La procession se met alors en marche au chant des litanies, la croix en tête, suivie des enfants de chœur, de la confrérie locale, du clergé et de la petite mais fervente population. Une fois entrés dans l’église dédicacée à saint Michel, Don Sandro s’approche de Dom Jehan et lui remet solennellement la grosse clé de l’église puis le conduit au campanile pour lui faire sonner les cloches en signe de prise de possession.
Suit l’office des vêpres et, en ce jour où la liturgie célèbre le mystère de la Visitation, quand vient le chant du Magnificat, les cœurs mêlent tout uniment leur action de grâce à celle, pure et humble, de la Vierge Immaculée.
Puis, revêtu d’une antique chasuble romaine conservée dans le meuble de la sacristie, le Père Jehan, accompagné du diacre et du sous-diacre, monte à l’autel pour y chanter la sainte messe selon le rite antique et traditionnel.

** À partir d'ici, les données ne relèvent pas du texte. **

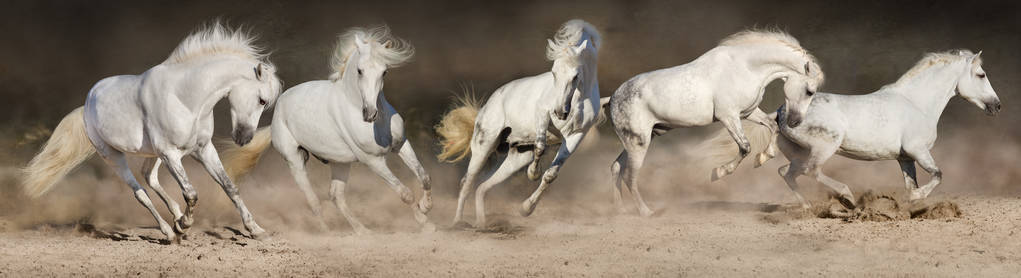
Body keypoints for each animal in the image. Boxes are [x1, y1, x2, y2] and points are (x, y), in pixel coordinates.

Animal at [20, 22, 283, 243]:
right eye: (262, 100)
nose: (244, 138)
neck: (185, 98)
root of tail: (86, 104)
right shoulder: (171, 154)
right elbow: (191, 193)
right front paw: (185, 224)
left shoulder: (202, 149)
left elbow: (229, 186)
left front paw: (256, 230)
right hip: (113, 156)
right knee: (141, 192)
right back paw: (170, 232)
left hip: (152, 154)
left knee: (150, 178)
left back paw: (175, 218)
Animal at [221, 26, 432, 235]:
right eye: (360, 70)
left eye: (385, 72)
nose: (370, 114)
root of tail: (278, 108)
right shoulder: (373, 161)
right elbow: (404, 193)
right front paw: (425, 223)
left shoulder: (401, 144)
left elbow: (424, 177)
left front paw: (426, 207)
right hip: (295, 161)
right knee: (313, 200)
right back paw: (327, 232)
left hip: (340, 163)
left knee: (336, 196)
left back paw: (363, 231)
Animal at [608, 30, 824, 216]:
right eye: (809, 91)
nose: (795, 122)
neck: (745, 67)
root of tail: (612, 99)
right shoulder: (728, 116)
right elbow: (745, 147)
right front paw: (718, 172)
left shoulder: (748, 113)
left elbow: (773, 128)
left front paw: (762, 158)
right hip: (639, 143)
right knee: (629, 176)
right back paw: (647, 212)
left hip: (640, 140)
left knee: (616, 168)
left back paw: (621, 211)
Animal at [775, 50, 1000, 207]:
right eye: (981, 75)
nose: (997, 105)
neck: (916, 103)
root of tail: (781, 112)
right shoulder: (918, 150)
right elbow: (938, 175)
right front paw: (916, 197)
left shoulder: (905, 158)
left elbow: (912, 184)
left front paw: (912, 204)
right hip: (824, 148)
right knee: (811, 171)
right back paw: (847, 198)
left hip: (802, 153)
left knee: (786, 172)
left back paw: (807, 207)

Au cours de l’homélie, Don Sandro rappelle la reconnaissance immortelle des liguriens envers les fils de saint Benoît qui ont apporté au pays la culture de l’olivier peuplant ses vallées et ses collines et qui, par la qualité de son huile, l’a rendu célèbre dans le monde entier. C’est donc œuvre de justice et de piété, explique-t-il, que d’accueillir parmi nous les fils spirituels de nos bienfaiteurs.
À son tour, le Père Jehan, après avoir expliqué l’essentiel de la vie monastique ordonnée à la vie intérieure par le moyen de la prière et du travail, témoigne de toute la gratitude qui déborde son cœur. D’abord envers Mgr Oliveri, qui le reçoit dans le diocèse d’Albenga-Imperia sous sa responsabilité pastorale (voir lettre d’accueil du 6 février). Puis à l’égard de Don Marco Cuneo, archiprêtre d’Artallo et chanoine de la cathédrale d’Imperia, qui fut le puissant et intelligent ambassadeur de la cause bénédictine traditionnelle et l’ami des premiers instants. À l’égard aussi de Don Sandro, qui est le grand réalisateur, charitable, silencieux et efficace de l’implantation monastique à Villatalla : sans lui, le soleil n’aurait pas tant brillé ce jour-là dans les cœurs. À l’égard enfin des fidèles de la paroisse dont certains sont déjà de généreux bienfaiteurs, mais qui tous ont manifesté aux moines la bienveillance et la charité du sourire et aussi la joie de recevoir parmi eux des âmes vouées à la prière et à l’adoration.
À l’issue de la cérémonie, à l’ombre des arbres qui jouxtent l’église, un rafraîchissement, avec les traditionnels toasts de pizzas préparés et offerts par les villageoises, fut l’occasion de faire plus ample connaissance.
Le Frère Ansgar Santogrossi quittera Villatalla le 14 juillet pour visiter sa tante dans les Abbruzzes d’où sa famille est originaire. Il se rendra ensuite au séminaire de la Fraternité Saint-Pierre à Denton (Our Lady of Guadalupe), aux USA, où il s’est engagé à donner des cours de théologie. Sans doute reviendra-t-il en Italie après l’année scolaire.